Cette situation illustre le profond malaise dans lequel se trouve l’enseignement supérieur haïtien. Fêter un 51e anniversaire sans local, sans plateforme numérique fonctionnelle, et sans véritable accès à l’éducation, dans un pays où l’État reste silencieux face à une telle crise, c’est plus qu’une tragédie : c’est une honte nationale. La FASCH, qui a vu passer de grands intellectuels, se retrouve aujourd’hui sans toit et sans perspectives.

Au lieu d’une célébration digne de son histoire, la Faculté traverse une période d’errance, symptomatique d’un système éducatif abandonné à lui-même. L’absence de mesures d’urgence ou de solutions d’adaptation de la part des autorités révèle une incapacité chronique à répondre aux réalités du moment. Pourtant, dans certains pays, les établissements déplacés ou touchés par des crises trouvent des appuis techniques et humains pour continuer leur mission.

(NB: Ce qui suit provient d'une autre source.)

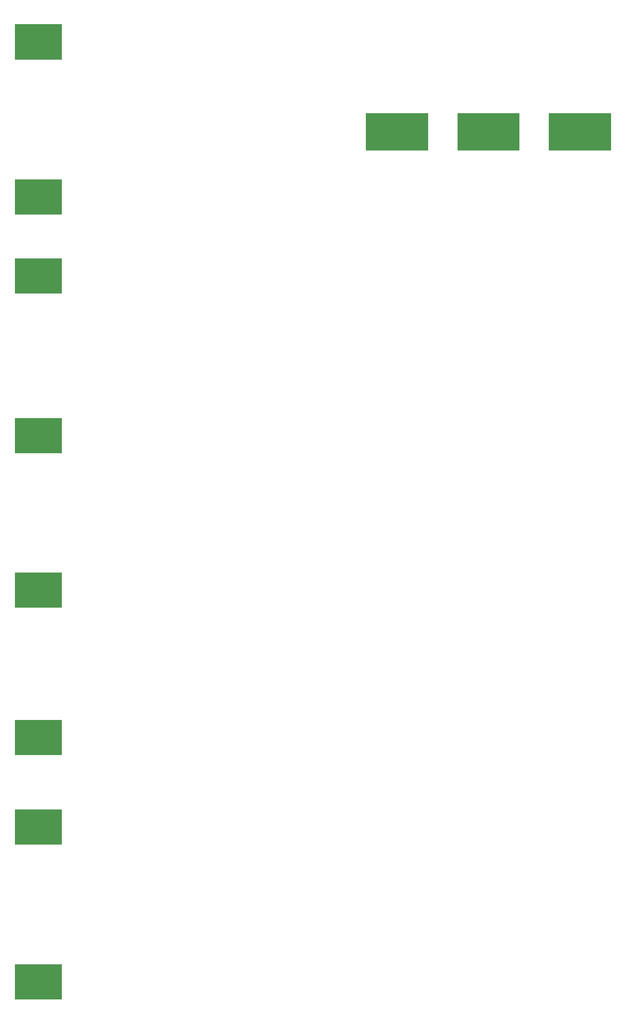
<source format=gbr>
%TF.GenerationSoftware,Altium Limited,Altium Designer,21.6.4 (81)*%
G04 Layer_Color=16711935*
%FSLAX43Y43*%
%MOMM*%
%TF.SameCoordinates,B094594F-E5AE-4C03-B854-EF891E02AD71*%
%TF.FilePolarity,Positive*%
%TF.FileFunction,Other,Mechanical_5*%
%TF.Part,Single*%
G01*
G75*
G36*
X110180Y5918D02*
X119256D01*
Y12700D01*
X110180D01*
Y5918D01*
D02*
G37*
G36*
Y35840D02*
X119256D01*
Y42622D01*
X110180D01*
Y35840D01*
D02*
G37*
G36*
Y53109D02*
X119256D01*
Y59891D01*
X110180D01*
Y53109D01*
D02*
G37*
G36*
Y81585D02*
X119256D01*
Y88367D01*
X110180D01*
Y81585D01*
D02*
G37*
G36*
Y111338D02*
X119256D01*
Y118120D01*
X110180D01*
Y111338D01*
D02*
G37*
G36*
Y142194D02*
X119256D01*
Y148976D01*
X110180D01*
Y142194D01*
D02*
G37*
G36*
Y157419D02*
X119256D01*
Y164201D01*
X110180D01*
Y157419D01*
D02*
G37*
G36*
Y187345D02*
X119256D01*
Y194127D01*
X110180D01*
Y187345D01*
D02*
G37*
G36*
X189936Y169757D02*
X177948D01*
Y177021D01*
X189936D01*
Y169757D01*
D02*
G37*
G36*
X207589D02*
X195601D01*
Y177021D01*
X207589D01*
Y169757D01*
D02*
G37*
G36*
X225242D02*
X213254D01*
Y177021D01*
X225242D01*
Y169757D01*
D02*
G37*
%TF.MD5,8b2d39af11d21959f7986cbf071d40ef*%
M02*

</source>
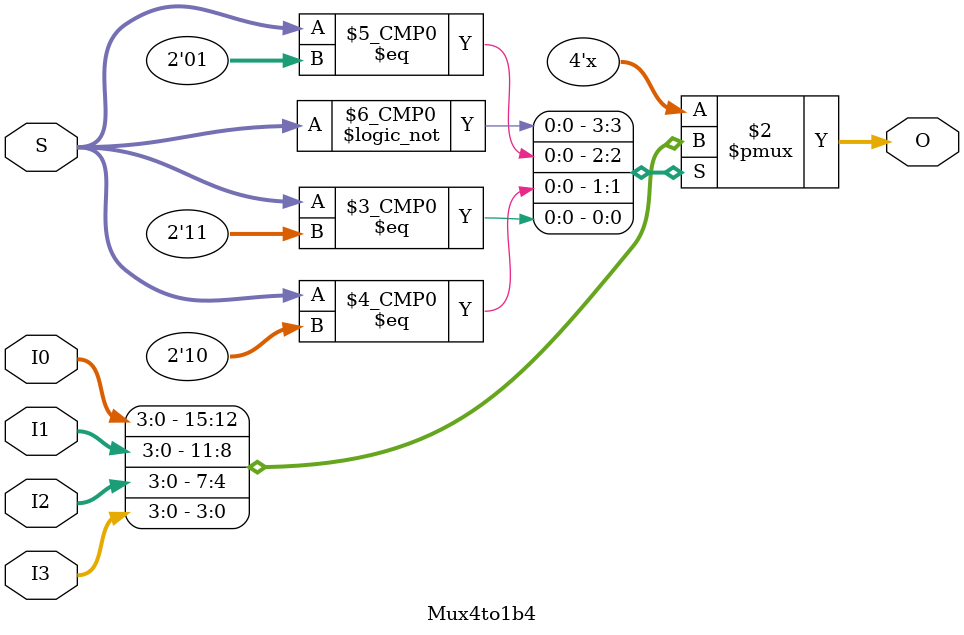
<source format=v>
`ifndef _Mux4to1b4
`define _Mux4to1b4

module Mux4to1b4(
    input wire [1:0] S,
    input wire [3:0] I0,
    input wire [3:0] I1,
    input wire [3:0] I2,
    input wire [3:0] I3,
    output reg [3:0] O
);

    always @ * begin
        case (S)
            2'b00:
                O = I0;
            2'b01:
                O = I1;
            2'b10:
                O = I2;
            2'b11:
                O = I3;
            default: begin
                // exception
            end
        endcase
    end

endmodule

`endif

</source>
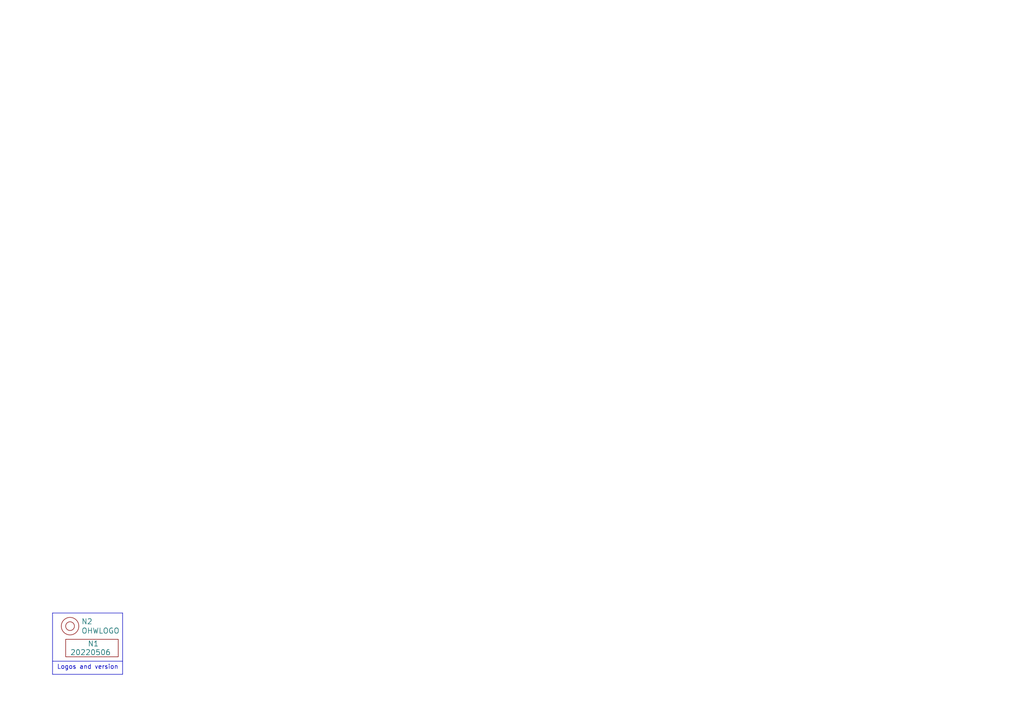
<source format=kicad_sch>
(kicad_sch (version 20230121) (generator eeschema)

  (uuid 646d9e91-59b4-4865-a2fc-29780ed32563)

  (paper "A4")

  


  (polyline (pts (xy 15.24 177.8) (xy 15.24 195.58))
    (stroke (width 0) (type default))
    (uuid 29256b3d-9450-4c0a-a4d4-911f04b9c140)
  )
  (polyline (pts (xy 35.56 177.8) (xy 15.24 177.8))
    (stroke (width 0) (type default))
    (uuid 2d6718e7-f18d-444d-9792-ddf1a113460c)
  )
  (polyline (pts (xy 35.56 195.58) (xy 35.56 177.8))
    (stroke (width 0) (type default))
    (uuid b603d26a-e034-42fb-8327-b60c5bf9cdd2)
  )
  (polyline (pts (xy 15.24 195.58) (xy 35.56 195.58))
    (stroke (width 0) (type default))
    (uuid b994142f-02ac-4881-9587-6d3df53c96d2)
  )
  (polyline (pts (xy 15.24 191.77) (xy 35.56 191.77))
    (stroke (width 0) (type default))
    (uuid f144a97d-c3f0-423f-b0a9-3f7dbc42478b)
  )

  (text "Logos and version" (at 16.51 194.31 0)
    (effects (font (size 1.27 1.27)) (justify left bottom))
    (uuid 37e4dc66-4492-4061-908d-7213940a2ec3)
  )

  (symbol (lib_id "SquantorLabels:VYYYYMMDD") (at 26.67 189.23 0) (unit 1)
    (in_bom yes) (on_board yes) (dnp no)
    (uuid 00000000-0000-0000-0000-00005ee12bf3)
    (property "Reference" "N1" (at 25.4 186.69 0)
      (effects (font (size 1.524 1.524)) (justify left))
    )
    (property "Value" "20220506" (at 20.32 189.23 0)
      (effects (font (size 1.524 1.524)) (justify left))
    )
    (property "Footprint" "SquantorLabels:Label_Generic" (at 26.67 189.23 0)
      (effects (font (size 1.524 1.524)) hide)
    )
    (property "Datasheet" "" (at 26.67 189.23 0)
      (effects (font (size 1.524 1.524)) hide)
    )
    (instances
      (project "Aisler_simple_2_layer"
        (path "/646d9e91-59b4-4865-a2fc-29780ed32563"
          (reference "N1") (unit 1)
        )
      )
    )
  )

  (symbol (lib_id "SquantorLabels:OHWLOGO") (at 20.32 181.61 0) (unit 1)
    (in_bom yes) (on_board yes) (dnp no)
    (uuid 00000000-0000-0000-0000-00005ee13678)
    (property "Reference" "N2" (at 23.5712 180.2638 0)
      (effects (font (size 1.524 1.524)) (justify left))
    )
    (property "Value" "OHWLOGO" (at 23.5712 182.9562 0)
      (effects (font (size 1.524 1.524)) (justify left))
    )
    (property "Footprint" "Symbol:OSHW-Symbol_6.7x6mm_SilkScreen" (at 20.32 181.61 0)
      (effects (font (size 1.524 1.524)) hide)
    )
    (property "Datasheet" "" (at 20.32 181.61 0)
      (effects (font (size 1.524 1.524)) hide)
    )
    (instances
      (project "Aisler_simple_2_layer"
        (path "/646d9e91-59b4-4865-a2fc-29780ed32563"
          (reference "N2") (unit 1)
        )
      )
    )
  )

  (sheet_instances
    (path "/" (page "1"))
  )
)

</source>
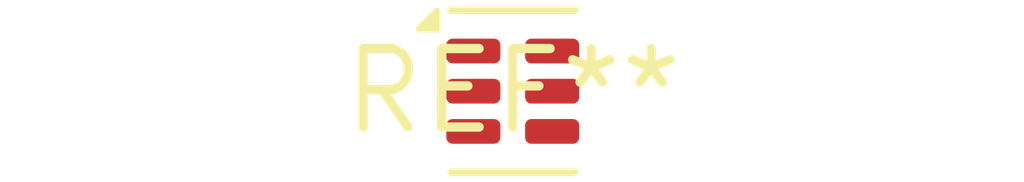
<source format=kicad_pcb>
(kicad_pcb (version 20240108) (generator pcbnew)

  (general
    (thickness 1.6)
  )

  (paper "A4")
  (layers
    (0 "F.Cu" signal)
    (31 "B.Cu" signal)
    (32 "B.Adhes" user "B.Adhesive")
    (33 "F.Adhes" user "F.Adhesive")
    (34 "B.Paste" user)
    (35 "F.Paste" user)
    (36 "B.SilkS" user "B.Silkscreen")
    (37 "F.SilkS" user "F.Silkscreen")
    (38 "B.Mask" user)
    (39 "F.Mask" user)
    (40 "Dwgs.User" user "User.Drawings")
    (41 "Cmts.User" user "User.Comments")
    (42 "Eco1.User" user "User.Eco1")
    (43 "Eco2.User" user "User.Eco2")
    (44 "Edge.Cuts" user)
    (45 "Margin" user)
    (46 "B.CrtYd" user "B.Courtyard")
    (47 "F.CrtYd" user "F.Courtyard")
    (48 "B.Fab" user)
    (49 "F.Fab" user)
    (50 "User.1" user)
    (51 "User.2" user)
    (52 "User.3" user)
    (53 "User.4" user)
    (54 "User.5" user)
    (55 "User.6" user)
    (56 "User.7" user)
    (57 "User.8" user)
    (58 "User.9" user)
  )

  (setup
    (pad_to_mask_clearance 0)
    (pcbplotparams
      (layerselection 0x00010fc_ffffffff)
      (plot_on_all_layers_selection 0x0000000_00000000)
      (disableapertmacros false)
      (usegerberextensions false)
      (usegerberattributes false)
      (usegerberadvancedattributes false)
      (creategerberjobfile false)
      (dashed_line_dash_ratio 12.000000)
      (dashed_line_gap_ratio 3.000000)
      (svgprecision 4)
      (plotframeref false)
      (viasonmask false)
      (mode 1)
      (useauxorigin false)
      (hpglpennumber 1)
      (hpglpenspeed 20)
      (hpglpendiameter 15.000000)
      (dxfpolygonmode false)
      (dxfimperialunits false)
      (dxfusepcbnewfont false)
      (psnegative false)
      (psa4output false)
      (plotreference false)
      (plotvalue false)
      (plotinvisibletext false)
      (sketchpadsonfab false)
      (subtractmaskfromsilk false)
      (outputformat 1)
      (mirror false)
      (drillshape 1)
      (scaleselection 1)
      (outputdirectory "")
    )
  )

  (net 0 "")

  (footprint "AMS_TSL25911FN" (layer "F.Cu") (at 0 0))

)

</source>
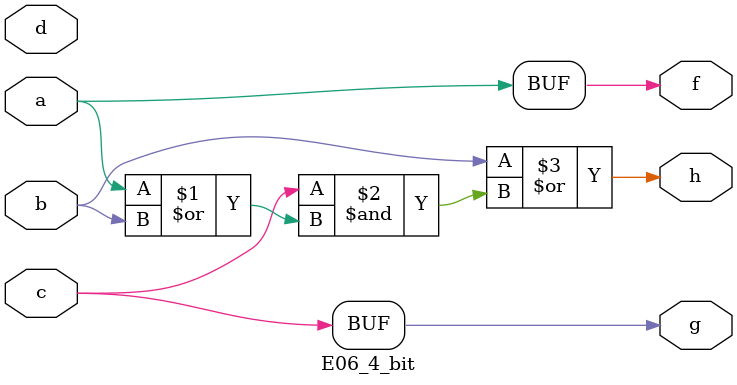
<source format=v>
module E06_4_bit(
    input wire a,
    input wire b,
    input wire c,
    input wire d,
    output wire f,
    output wire g,
    output wire h
);

    assign f = a;
    assign g = c;
    assign h = b|(c&(a|b));

endmodule
</source>
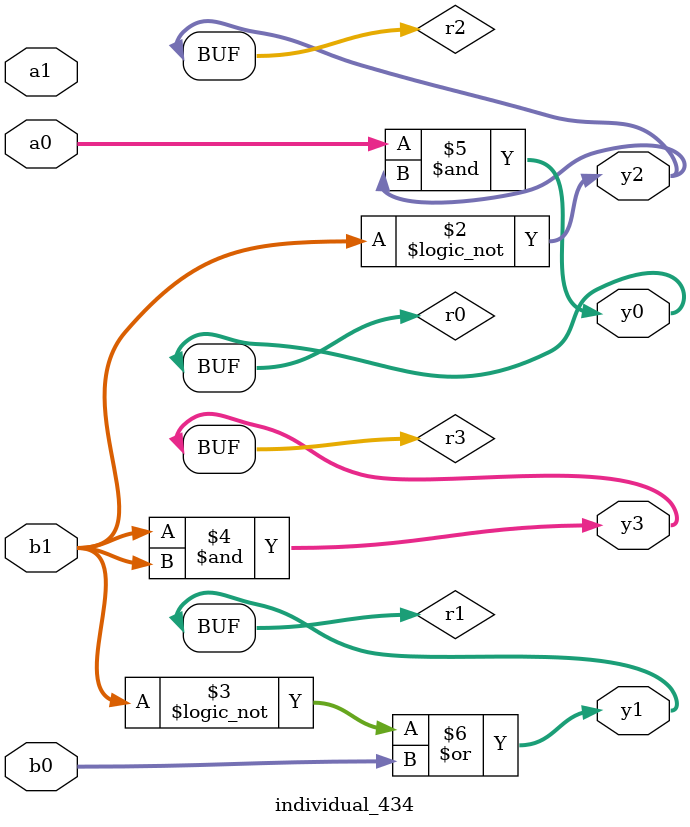
<source format=sv>
module individual_434(input logic [15:0] a1, input logic [15:0] a0, input logic [15:0] b1, input logic [15:0] b0, output logic [15:0] y3, output logic [15:0] y2, output logic [15:0] y1, output logic [15:0] y0);
logic [15:0] r0, r1, r2, r3; 
 always@(*) begin 
	 r0 = a0; r1 = a1; r2 = b0; r3 = b1; 
 	 r2 = ! b1 ;
 	 r1 = ! r3 ;
 	 r3  &=  r3 ;
 	 r0  &=  r2 ;
 	 r1  |=  b0 ;
 	 y3 = r3; y2 = r2; y1 = r1; y0 = r0; 
end
endmodule
</source>
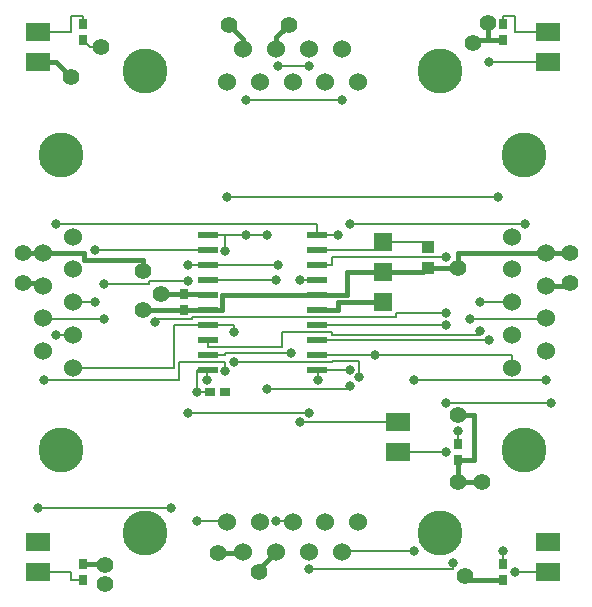
<source format=gbr>
%FSLAX14Y14*%
%MOIN*%
G04 EasyPC Gerber Version 18.0.1 Build 3581 *
%ADD26R,0.02800X0.03500*%
%ADD29R,0.03937X0.04291*%
%ADD14R,0.06000X0.06000*%
%ADD74C,0.00800*%
%ADD70C,0.01500*%
%ADD73C,0.03200*%
%ADD17C,0.05600*%
%ADD13C,0.06000*%
%ADD25R,0.06600X0.02000*%
%ADD27R,0.03500X0.02800*%
%ADD28C,0.15000*%
%ADD72R,0.08000X0.06000*%
X0Y0D02*
D02*
D13*
X1700Y8544D03*
Y9635D03*
Y10725D03*
Y11816D03*
X2700Y7999D03*
Y9089D03*
Y10180D03*
Y11271D03*
Y12361D03*
X7844Y2855D03*
Y17505D03*
X8389Y1855D03*
Y18620D03*
X8934Y2855D03*
Y17505D03*
X9480Y1855D03*
Y18620D03*
X10025Y2855D03*
Y17505D03*
X10570Y1855D03*
Y18620D03*
X11116Y2855D03*
Y17505D03*
X11661Y1855D03*
Y18620D03*
X12206Y2855D03*
Y17505D03*
X17350Y7999D03*
Y9089D03*
Y10180D03*
Y11271D03*
Y12361D03*
X18465Y8544D03*
Y9635D03*
Y10725D03*
Y11816D03*
D02*
D14*
X13025Y10180D03*
Y11180D03*
Y12180D03*
D02*
D17*
X1025Y10805D03*
Y11805D03*
X2650Y17680D03*
X3650Y18680D03*
X3775Y780D03*
Y1430D03*
X5025Y9930D03*
Y11230D03*
X5650Y10435D03*
X7525Y1805D03*
X7900Y19430D03*
X8900Y1180D03*
X9900Y19430D03*
X15525Y4180D03*
Y6430D03*
Y11330D03*
X15775Y1055D03*
X16025Y18805D03*
X16325Y4180D03*
X16525Y19480D03*
X19275Y10805D03*
Y11805D03*
D02*
D70*
X1025Y10805D02*
X1620D01*
X1700Y10725*
X1525Y18180D02*
X2150D01*
X2650Y17680*
X1700Y11816D02*
X3075D01*
Y11580*
X5025*
Y11230*
X1700Y11816D02*
X1689Y11805D01*
X1025*
X3775Y1430D02*
X3770Y1435D01*
X3025*
X5025Y9930D02*
X6425D01*
X6400Y9925*
X7190*
X7195Y9930*
X6400Y10435D02*
X5650D01*
X6400D02*
X7190D01*
X7195Y10430*
X7525Y1805D02*
X8339D01*
X7900Y19430D02*
X8389Y18941D01*
Y18620*
X8900Y1180D02*
Y1275D01*
X9480Y1855*
Y18620D02*
Y19010D01*
X9900Y19430*
X10855Y10430D02*
X7675D01*
Y9930*
X7195*
X13025Y10180D02*
X11525D01*
Y9930*
X10855*
X13025Y11180D02*
X11825D01*
Y10430*
X10855*
X13025Y11180D02*
X14375D01*
X14525Y11330*
X15525Y4180D02*
X16325D01*
X15525D02*
Y4925D01*
Y6430D02*
X16075D01*
Y4930*
X15525*
Y4925*
Y11330D02*
X14525D01*
X15775Y1055D02*
X15905Y925D01*
X17025*
X16525Y19480D02*
Y18930D01*
X17025*
Y18925*
X16145*
X16025Y18805*
X18465Y10725D02*
X19195D01*
X19275Y10805*
X18465Y11816D02*
X15525D01*
Y11330*
X18465Y11816D02*
X19264D01*
X19275Y11805*
D02*
D25*
X7195Y7930D03*
Y8430D03*
Y8930D03*
Y9430D03*
Y9930D03*
Y10430D03*
Y10930D03*
Y11430D03*
Y11930D03*
Y12430D03*
X10855Y7930D03*
Y8430D03*
Y8930D03*
Y9430D03*
Y9930D03*
Y10430D03*
Y10930D03*
Y11430D03*
Y11930D03*
Y12430D03*
D02*
D26*
X3025Y925D03*
Y1435D03*
Y18925D03*
Y19435D03*
X6400Y9925D03*
Y10435D03*
X15525Y4925D03*
Y5435D03*
X17025Y925D03*
Y1435D03*
Y18925D03*
Y19435D03*
D02*
D27*
X7270Y7180D03*
X7780D03*
D02*
D28*
X2315Y5260D03*
Y15100D03*
X5105Y2470D03*
Y17890D03*
X14945Y2470D03*
Y17890D03*
X17735Y5260D03*
Y15100D03*
D02*
D29*
X14525Y11330D03*
Y12030D03*
D02*
D72*
X1525Y1180D03*
Y2180D03*
Y18180D03*
Y19180D03*
X13525Y5180D03*
Y6180D03*
X18525Y1180D03*
Y2180D03*
Y18180D03*
Y19180D03*
D02*
D73*
X1525Y3330D03*
X1725Y7580D03*
X2125Y9080D03*
Y12780D03*
X3425Y10180D03*
Y11930D03*
X3725Y9630D03*
Y10780D03*
X5425Y9530D03*
X5975Y3330D03*
X6525Y6480D03*
Y10880D03*
Y11430D03*
X6825Y2880D03*
Y7180D03*
X7175Y7580D03*
X7775Y7880D03*
Y11880D03*
X7825Y13680D03*
X8075Y8180D03*
Y9180D03*
X8475Y12430D03*
Y16930D03*
X9175Y7280D03*
Y12430D03*
X9475Y2880D03*
Y10930D03*
X9525Y11430D03*
Y18055D03*
X9975Y8480D03*
X10275Y6180D03*
Y10930D03*
X10570Y6480D03*
X10575Y1280D03*
Y18055D03*
X10875Y7580D03*
X11525Y12430D03*
X11675Y16930D03*
X11925Y7380D03*
Y7930D03*
Y12780D03*
X12225Y7680D03*
X12775Y8430D03*
X14075Y1880D03*
Y7580D03*
X15125Y5180D03*
Y6830D03*
Y9430D03*
Y9830D03*
Y11680D03*
X15375Y1480D03*
X15525Y5880D03*
X15925Y9630D03*
X16275Y9230D03*
Y10180D03*
X16575Y8930D03*
Y18180D03*
X16875Y13680D03*
X17025Y1880D03*
X17425Y1180D03*
X17775Y12780D03*
X18475Y7580D03*
X18625Y6830D03*
D02*
D74*
X2125Y9080D02*
X2700D01*
Y9089*
X3025Y925D02*
Y930D01*
X2625*
Y1180*
X1525*
X3025Y19435D02*
Y19730D01*
X2625*
Y19180*
X1525*
X3425Y10180D02*
X2700D01*
X3425Y11930D02*
X7195D01*
X3650Y18680D02*
X3270D01*
X3025Y18925*
X3725Y9630D02*
X1725D01*
X1700Y9635*
X5975Y3330D02*
X1525D01*
X6525Y6480D02*
X10570D01*
X6525Y10880D02*
X5225D01*
Y10780*
X3725*
X6525Y11430D02*
X7195D01*
X6825Y2880D02*
X7825D01*
X7844Y2855*
X6825Y7180D02*
X7270D01*
X7175Y7930D02*
X7195D01*
X7175D02*
X6825D01*
Y7180*
X7175Y7930D02*
Y7580D01*
X7195Y9430D02*
X6075D01*
Y7980*
X2725*
X2700Y7999*
X7195Y11430D02*
X9525D01*
X7775Y7880D02*
Y8180D01*
X6225*
Y7580*
X1725*
X7775Y12430D02*
X7195D01*
X7775D02*
Y11880D01*
Y12430D02*
X8475D01*
X8075Y9180D02*
Y9430D01*
X7195*
X8339Y1805D02*
X8389Y1855D01*
X8475Y16930D02*
X11675D01*
X9175Y12430D02*
X8475D01*
X9475Y2880D02*
X10025D01*
Y2855*
X9475Y10930D02*
X7195D01*
X9525Y18055D02*
X10575D01*
X9975Y8480D02*
X7775D01*
Y8430*
X7195*
X10275Y6180D02*
X13525D01*
X10275Y10930D02*
X10855D01*
X10575Y1280D02*
X15375D01*
Y1480*
X10855Y12430D02*
X10835D01*
Y12780*
X2125*
X10875Y7930D02*
X10855D01*
X10875D02*
X11925D01*
X10875D02*
Y7580D01*
X11525Y12430D02*
X10855D01*
X11925Y7380D02*
Y7280D01*
X9175*
X11925Y12780D02*
X17775D01*
X12225Y7680D02*
Y8230D01*
X11325*
Y8180*
X8075*
X12775Y8430D02*
X10855D01*
X12775D02*
X17350D01*
Y7999*
X13025Y12180D02*
Y11930D01*
X10855*
X13025Y12180D02*
X14525D01*
Y12030*
X14075Y1880D02*
X11661D01*
Y1855*
X14075Y7580D02*
X18475D01*
X15125Y5180D02*
X13525D01*
X15125Y6830D02*
X18625D01*
X15125Y9430D02*
X10855D01*
X15125Y9830D02*
X13475D01*
Y9680*
X6675*
Y9630*
X5425*
Y9530*
X15125Y11680D02*
X11325D01*
Y11430*
X10855*
X15525Y5880D02*
Y5435D01*
X15925Y9630D02*
X18475D01*
X18465Y9635*
X16275Y9230D02*
Y9080D01*
X11325*
Y9180*
X9675*
Y8680*
X7215*
Y8930*
X7195*
X16275Y10180D02*
X17350D01*
X16575Y8930D02*
X10855D01*
X16575Y18180D02*
X18525D01*
X16875Y13680D02*
X7825D01*
X17025Y1880D02*
Y1435D01*
Y19435D02*
Y19730D01*
X17425*
Y19180*
X18525*
X17425Y1180D02*
X18525D01*
X0Y0D02*
M02*

</source>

Et la FASCH n’est malheureusement pas un cas isolé. D’autres entités de l’Université d’État d’Haïti vivent une situation similaire, dans un climat d’abandon général. Pourtant comme elles, la FASCH devrait lancer un nouveau concours d’admission d’ici le mois d’octobre prochain. Mais une question cruciale demeure: comment ce concours sera-t-il organisé sans locaux, sans plateforme fonctionnelle, sans garanties minimales de sécurité ou de suivi pédagogique? Et surtout, où cette nouvelle promotion, si elle est admise, pourra-t-elle suivre ses cours?

Face à ce tableau préoccupant, les étudiants de la FASCH semblent résignés. Beaucoup se contentent de suivre, tant bien que mal, les rares cours disponibles, sans exiger des comptes ni proposer de pistes de solution. Pourtant, être étudiant aujourd’hui ne devrait pas se limiter à consommer passivement le savoir, mais impliquer un engagement actif dans la défense du droit à l’éducation. L’absence de réaction collective face à cette situation dramatique affaiblit davantage une faculté déjà fragilisée. Sans mobilisation, sans voix forte pour interpeller l’État, l’avenir de l’enseignement supérieur en Haïti risque de s’enliser encore plus.